Now, this system will naturally form a depletion region due to diffusion and will convert into this:

enter image description here

Now, I wish to connect the ends of this diode with a conducting wire and resistance like this:

enter image description here

Thus, I expect the electric field in this space to be aligned as follows (indicated dim green:)

enter image description here

This will make the charges in the wire accumulate in the following way:

enter image description here

Finally, this system will end up neutralizing all the charges so that no electric field remains inside and outside the diode; creating equilibrium state for the free charges.
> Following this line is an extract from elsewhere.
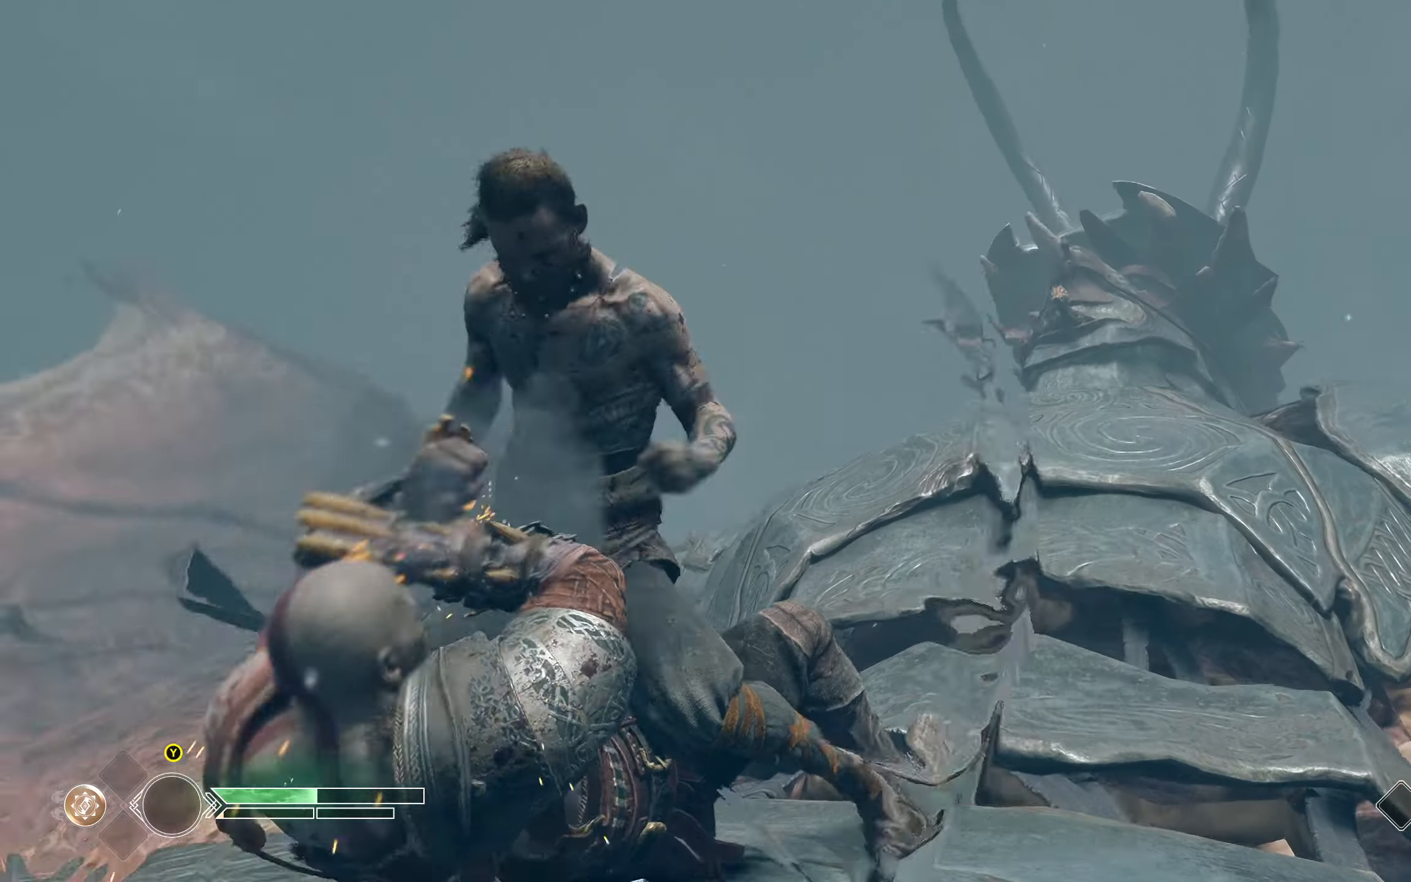
{"buttons": ["L1"], "left_stick": "up-left", "right_stick": "center", "events": []}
So, we are going to be back on a simple P-N junction diode with no depletion region and no electric fields.

However, this will again create a difference in electron concentration between N and P sides; these high-speed free electron will naturally flow from N-side to P-side creating an electric field which would later be balanced by the conducting wire.

I thus expect this cycle to go on and on leading to continuous charge flow through the resistance. Overall, the diode will be taking up heat from the surroundings, while the resistance would be releasing heat there.

Obviously I expect this analysis to be wrong, but I am not able to figure out where did I made any mistake.

PS: I asked this question originally at the Physics StackExchange, but they consider it to be similar to (https://physics.stackexchange.com/questions/108314/why-isnt-there-a-potential-difference-across-a-disconnected-diode). However, I am still not satisfied because I am not finding where I am going wrong. Simply stating that there is no potential difference across the diode is of no help.

Here, I have used basic core principles of electrodynamics only. I would be grateful if someone points out the exact step where I am making the blunder.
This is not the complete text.